Trecho do texto:

18 de agosto de 2014
QUANDO A MORTE VIRA UMA FESTA
Por Michael Zaidan Filho
Esse é o título do livro escrito pelo historiador baiano João Reis, falando dos velórios realizados no interior do Brasil. Para não fugir à tradição, o velório e o funeral do ex-governador de Pernambuco e ex-candidato à Presidência da República pelo PSB tem tudo para se transformar num mega-espetáculo, inclusive com carros de som convocando a população do Recife para o evento fúnebre, a ser realizar – aliás – no Palácio do Governo. A festa tem a cara de uma ato político-eleitoral, com a anuência da família do falecido.
Nem bem ainda o IML tinha realizado o exame de DNA para a identificação dos despojos que corresponderia ao corpo do ex-governador, o irmão- literato usou de suas habilidades intelectuais para redigir uma carta aberta propondo a substituição do irmão morto pela irmã (de fé?) Marina Silva na cabeça da chapa majoritária do PSB. Não deixa de ter seu valor de curiosidade etnológica essa mistura – tipicamente nordestina e brasileira – entre negócios e luto. A morte também pode ser um grande negócio. Haja vista a venda de flores pelas floriculturas do Recife. Muitas lucram com a morte trágica e o sentimento de luto da família do ex-governador. Daí a preocupação com o funeral que deve contar com honras de Estado.
Lembrem-se do suicídio de Getúlio Vargas, a morte de Tancredo Neves, a morte de Miguel Arraes e agora, a do seu neto e herdeiro político. Muita gente quer tirar proveito desse funeral. Até os adversários e ex-adversários políticos do ex-governador. Um evento desse tipo pode ser facilmente transformado – com o auxílio inestimável da mídia e do governo estadual – numa comoção popular semelhante à perda do pai primordial, do deus ancestral, das divindades totêmicas que velam pela sorte dos vivos. Não será a primeira vez na história política brasileira.

Tarefa 1:
Diga se cada afirmação abaixo está de acordo com o texto sobre o velório do ex-governador. Responda sim ou não e cite literalmente as palavras do texto que decidem a questão.
(a) O livro de João Reis trata de velórios realizados no interior do Brasil.
(b) A carta aberta propunha que Marina Silva substituísse o ex-governador na cabeça da chapa majoritária do PSB.
(c) Segundo o texto, somente os aliados do ex-governador querem tirar proveito do funeral.
Tarefa 2: Traduza para o inglês a seguinte frase do texto sobre o velório do ex-governador: "A morte também pode ser um grande negócio."
Tarefa 3: Prossiga com o texto sobre o velório do ex-governador, começando depois da última frase apresentada.

(Parâmetros intrínsecos e dados de pose da câmera)
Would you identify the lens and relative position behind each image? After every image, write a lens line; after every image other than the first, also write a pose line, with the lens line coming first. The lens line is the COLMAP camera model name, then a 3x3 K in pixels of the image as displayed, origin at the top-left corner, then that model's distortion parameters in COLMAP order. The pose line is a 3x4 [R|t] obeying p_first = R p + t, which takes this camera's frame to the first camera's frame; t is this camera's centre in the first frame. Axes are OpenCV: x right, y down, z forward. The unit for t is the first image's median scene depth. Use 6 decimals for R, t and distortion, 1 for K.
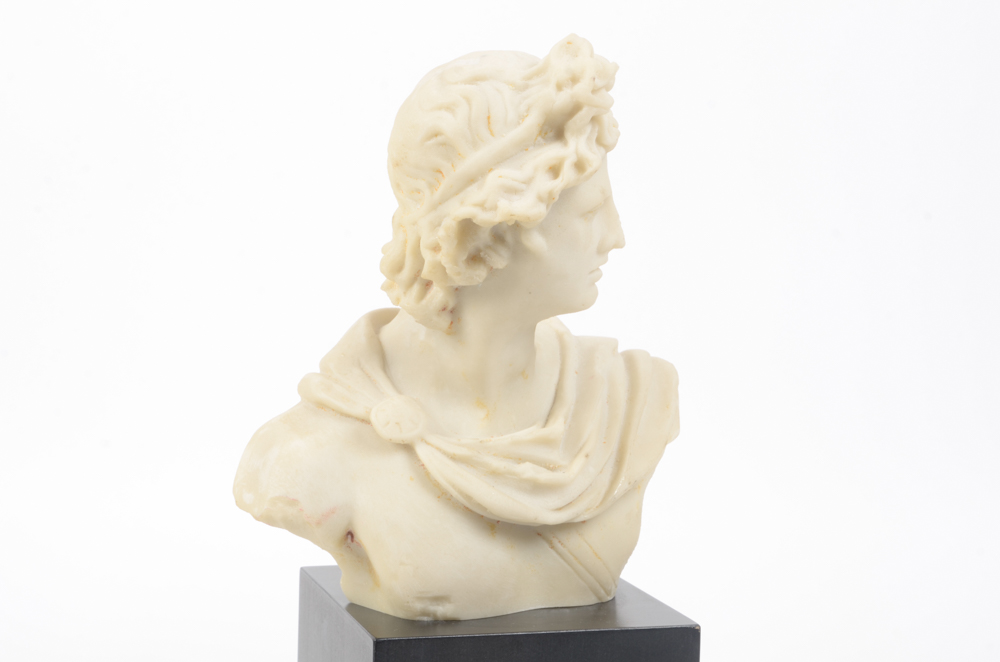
lens RADIAL K [[2054.9, 0, 500.4], [0, 2054.9, 333.5], [0, 0, 1]] dist [0.002219, 0.000000]
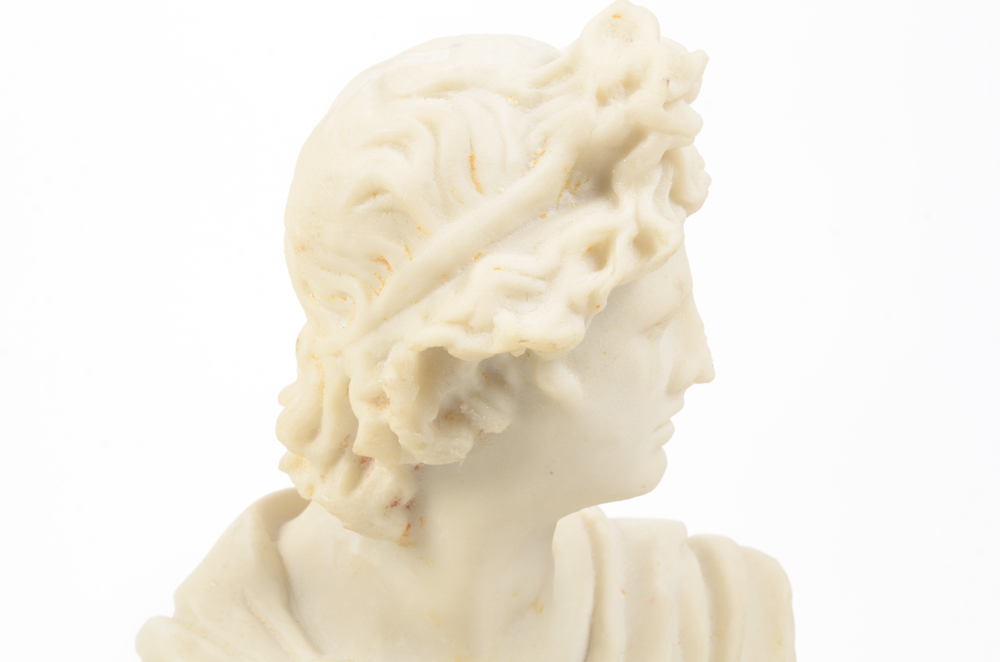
lens RADIAL K [[2248.9, 0, 499.1], [0, 2248.9, 334.0], [0, 0, 1]] dist [0.031527, 0.000000]
pose [[0.998707, -0.029324, 0.041536, -0.023168], [0.029871, 0.999474, -0.012626, -0.049094], [-0.041144, 0.013851, 0.999057, 0.392764]]
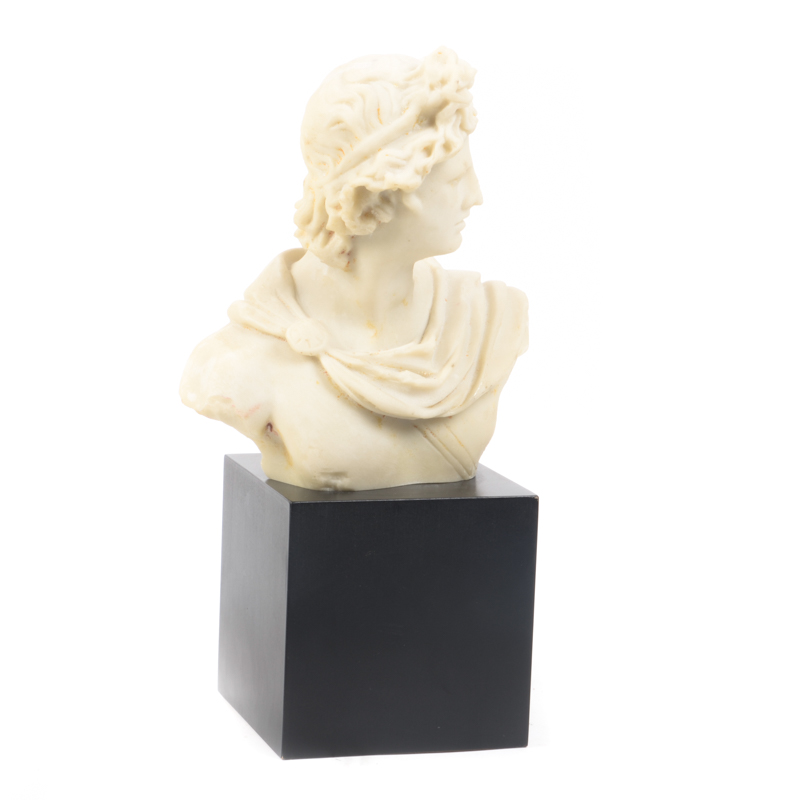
lens RADIAL K [[2860.5, 0, 393.8], [0, 2860.5, 401.0], [0, 0, 1]] dist [-0.020239, 0.000000]
pose [[0.999977, 0.004374, 0.005258, -0.004392], [-0.004731, 0.997539, 0.069957, -0.044626], [-0.004939, -0.069980, 0.997536, -0.806707]]
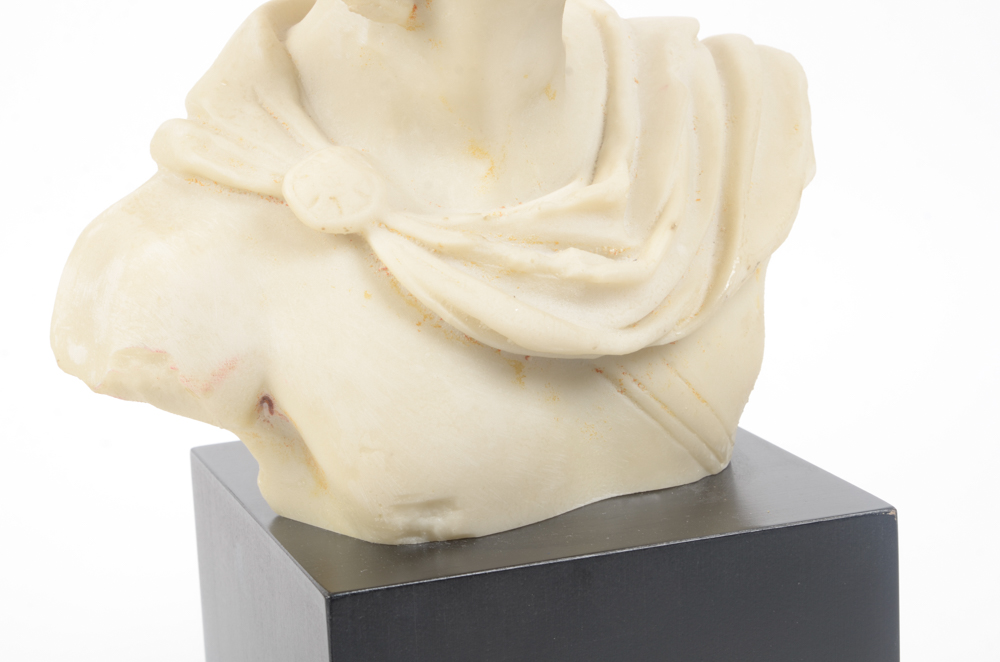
lens RADIAL K [[2248.9, 0, 489.7], [0, 2248.9, 328.4], [0, 0, 1]] dist [0.031527, 0.000000]
pose [[0.996391, -0.083265, 0.016484, -0.020982], [0.080734, 0.989628, 0.118823, 0.009877], [-0.026206, -0.117063, 0.992779, 0.392979]]
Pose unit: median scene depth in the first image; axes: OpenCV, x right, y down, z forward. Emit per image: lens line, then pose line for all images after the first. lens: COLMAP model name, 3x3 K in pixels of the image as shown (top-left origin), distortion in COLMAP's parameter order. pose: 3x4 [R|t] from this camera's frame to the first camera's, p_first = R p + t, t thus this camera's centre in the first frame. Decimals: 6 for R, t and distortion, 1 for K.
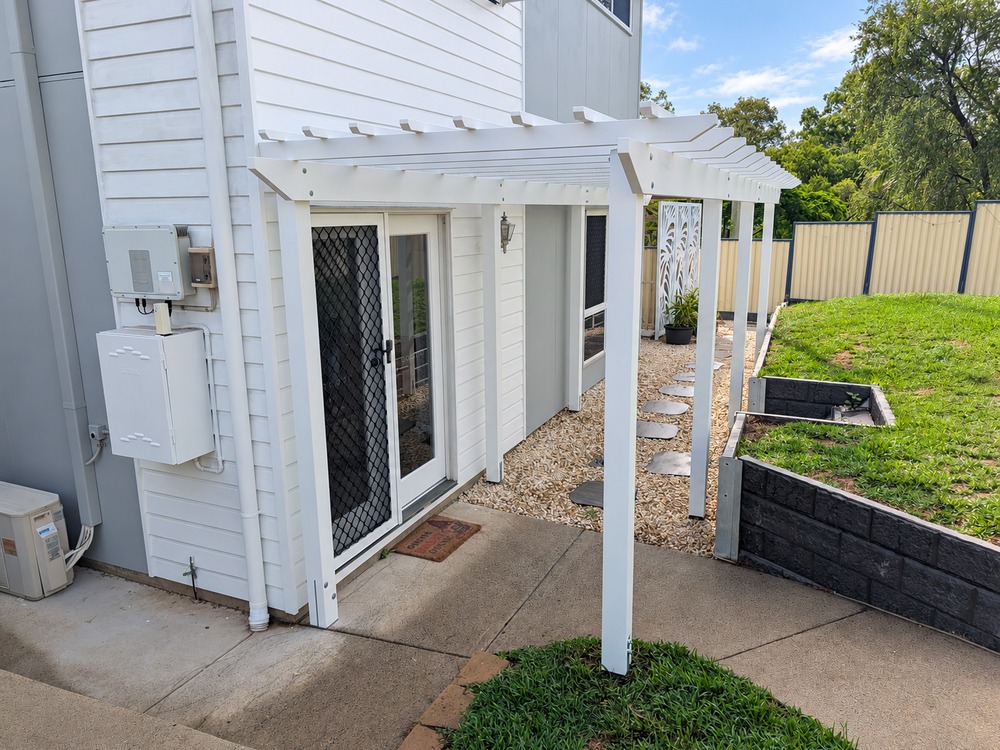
lens RADIAL K [[716.5, 0, 500.0], [0, 716.5, 375.0], [0, 0, 1]] dist [0.004347, -0.001113]
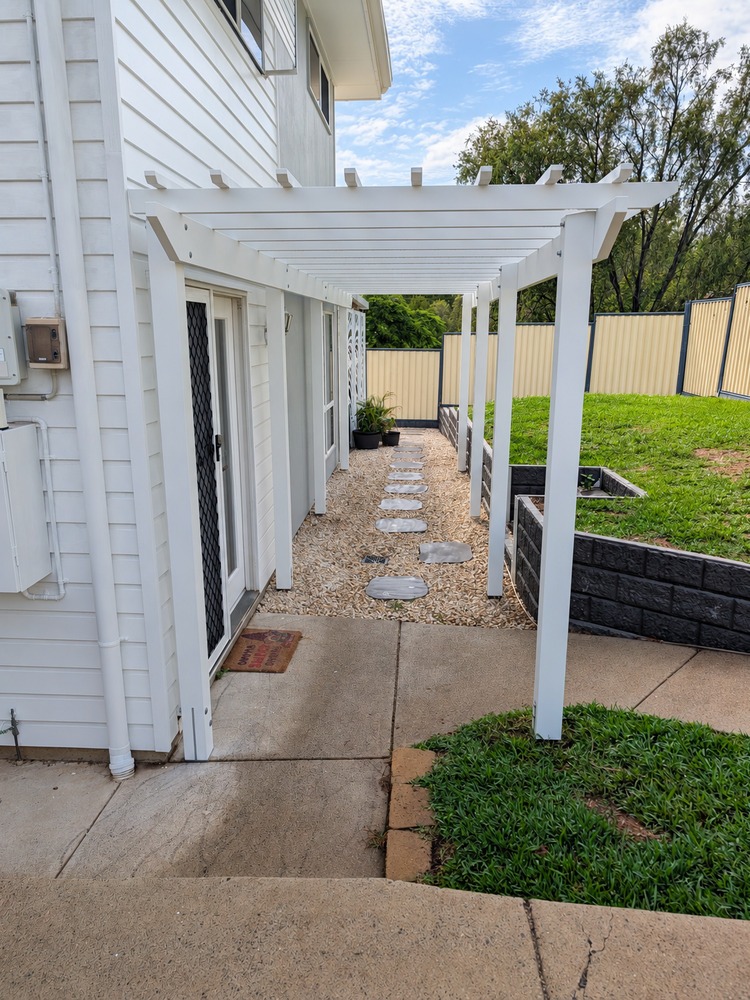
lens RADIAL K [[716.8, 0, 366.7], [0, 716.8, 510.1], [0, 0, 1]] dist [0.022251, -0.001128]
pose [[0.938451, -0.075773, 0.336999, -0.301933], [0.068455, 0.997089, 0.033565, 0.028338], [-0.338561, -0.008430, 0.940907, 0.095399]]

Resposta 1:
(a) Sim: "falando dos velórios realizados no interior do Brasil".
(b) Sim: "propondo a substituição do irmão morto pela irmã (de fé?) Marina Silva na cabeça da chapa majoritária do PSB".
(c) Não: "Até os adversários e ex-adversários políticos do ex-governador."

Resposta 2: Death can also be big business.

Resposta 3:
O primeiro desaparecido ilustre que encabeça a lista é o rei D. Sebastião Diniz, morto na batalha de Al Kacequibir, na Africa, em sua cruzada contra os mouros. A espera messiânica de D. Sebastião – romanceada por Ariano Suassuna – alimenta até hoje o imaginário político brasileiro, que vive aguardando o retorno do encantado. A transformação do messianismo religioso em messianismo político para, hoje em dia, obra de assessores de campanha política a serviço da esperteza de parentes do falecido (lembrar a carta aberta do irmão- literato)
Não vai ser tarefa fácil. Um líder religioso ou profano não surge assim da noite para o dia, por obra e graças de um desastre aéreo, por mais investimento simbólico-propagandístico que venha a receber. A tragédia desses líderes precisa corresponder- de verdade – a uma vida de sacrifício, de dedicação ao interesses da população, martírio, exílio e morte. Como dizia Hegel, os verdadeiros líderes históricos não passaram de caixeiros viajantes do espírito absoluto: uma vez cumprida a sua tarefa, são abandonados à sua própria e infeliz sorte. Não é bem este o caso do neto de Arraes.
Nem na vida, nem na morte se vê indício de sacrifício ou abnegação por uma grande causa humanitária. Quem se lembra da foto, divulgada pela imprensa, o ex-governador tomando champagne em seu jatinho, enquanto a população de Pernambuco sofria com a greve dos policiais do seu “pacto pela vida”, não pode concordar com o seu ingresso no Panteão dos deuses. A rigor esse exercício de santificação é mais da responsabilidade dos que estão vivos (bem vivos) do que do morto.
Em primeiro lugar, da família, que não quer perder o controle da sucessão do cabeça de chapa. Daí a carta-aberta do irmão literato. Segundo da ex-senadora Marina Silva de olho em sua indicação oficial, na próxima quarta-feira, como sucessora de Campos. Do Próprio PSB em encontrar um nome a altura de substituir o nome do ex-governador na chapa majoritária. E da coligação política local em garantir a eleição do preposto para o governo estadual.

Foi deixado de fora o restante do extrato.